A new centre aimed at speeding the development of mobile computing devices around the Linux-based Moblin OS opened in Taipei.
The idea is for Taiwanese companies to use the centre as a testing ground for new netbooks and mobile Internet devices (MIDs), as well as develop more applications around Moblin.
The Taiwan government teamed up on the centre with US chip maker Intel, which developed Moblin. Intel plans to support the new centre by further development of Moblin, which includes open source software with an OS, a user interface, a browser, developer tools and other software. Intel created Moblin software to run on devices that use its Atom microprocessors.
Most netbooks today use a variety of Linux-based OSs, such as Linpus Linux Lite, or Microsoft's Windows XP.
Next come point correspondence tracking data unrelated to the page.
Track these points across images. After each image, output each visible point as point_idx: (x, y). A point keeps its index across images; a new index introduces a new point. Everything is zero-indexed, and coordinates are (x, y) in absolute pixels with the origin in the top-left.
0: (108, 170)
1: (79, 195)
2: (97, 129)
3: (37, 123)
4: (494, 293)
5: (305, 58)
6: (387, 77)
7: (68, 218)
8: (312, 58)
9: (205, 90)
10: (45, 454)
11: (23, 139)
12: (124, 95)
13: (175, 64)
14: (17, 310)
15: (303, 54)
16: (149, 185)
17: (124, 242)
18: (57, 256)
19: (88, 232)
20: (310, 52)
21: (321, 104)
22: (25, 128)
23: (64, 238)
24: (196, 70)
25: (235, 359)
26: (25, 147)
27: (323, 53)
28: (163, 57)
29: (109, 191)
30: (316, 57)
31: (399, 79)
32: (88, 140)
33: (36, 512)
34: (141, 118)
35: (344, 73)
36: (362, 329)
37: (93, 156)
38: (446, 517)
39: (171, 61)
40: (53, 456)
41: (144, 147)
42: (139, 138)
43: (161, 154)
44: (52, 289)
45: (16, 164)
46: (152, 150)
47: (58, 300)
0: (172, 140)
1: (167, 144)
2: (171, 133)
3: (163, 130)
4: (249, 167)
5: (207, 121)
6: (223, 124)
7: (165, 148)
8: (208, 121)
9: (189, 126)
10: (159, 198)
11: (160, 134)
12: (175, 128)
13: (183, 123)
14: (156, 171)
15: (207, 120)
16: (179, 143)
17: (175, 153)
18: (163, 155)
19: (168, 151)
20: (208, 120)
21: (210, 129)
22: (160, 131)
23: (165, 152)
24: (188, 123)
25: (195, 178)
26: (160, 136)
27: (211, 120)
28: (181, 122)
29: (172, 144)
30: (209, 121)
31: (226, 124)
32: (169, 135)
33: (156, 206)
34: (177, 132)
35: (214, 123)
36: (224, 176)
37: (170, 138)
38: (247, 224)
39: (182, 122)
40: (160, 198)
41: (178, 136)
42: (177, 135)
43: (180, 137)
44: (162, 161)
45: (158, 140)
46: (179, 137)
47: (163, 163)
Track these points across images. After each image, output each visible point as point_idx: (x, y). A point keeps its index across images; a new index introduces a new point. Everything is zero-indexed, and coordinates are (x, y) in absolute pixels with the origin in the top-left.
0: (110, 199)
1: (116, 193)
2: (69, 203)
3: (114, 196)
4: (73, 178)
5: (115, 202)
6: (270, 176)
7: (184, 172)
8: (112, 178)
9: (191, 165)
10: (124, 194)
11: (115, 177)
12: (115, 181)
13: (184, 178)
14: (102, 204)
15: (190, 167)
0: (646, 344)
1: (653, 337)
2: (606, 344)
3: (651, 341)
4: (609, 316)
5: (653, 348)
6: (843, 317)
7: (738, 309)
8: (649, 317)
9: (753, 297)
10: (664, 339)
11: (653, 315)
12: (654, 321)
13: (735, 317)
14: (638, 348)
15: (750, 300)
Intel and the Taiwan government came up with the idea to establish a Moblin center in Taipei because so many companies are creating netbooks and, increasingly, MIDs. These devices are built for people who want a mobile device to surf the Internet that's bigger than a smartphone but more portable than a laptop.
Asus, for example, launched the commercial netbook craze with its popular Eee PC family of netbooks. Acer, the world's third largest PC vendor, jumped aboard the netbook money train in June with its Aspire One netbook. Currently, around a dozen Taiwanese companies have developed or are developing netbook products.
The new development centre has been named the Moblin Enabling Center.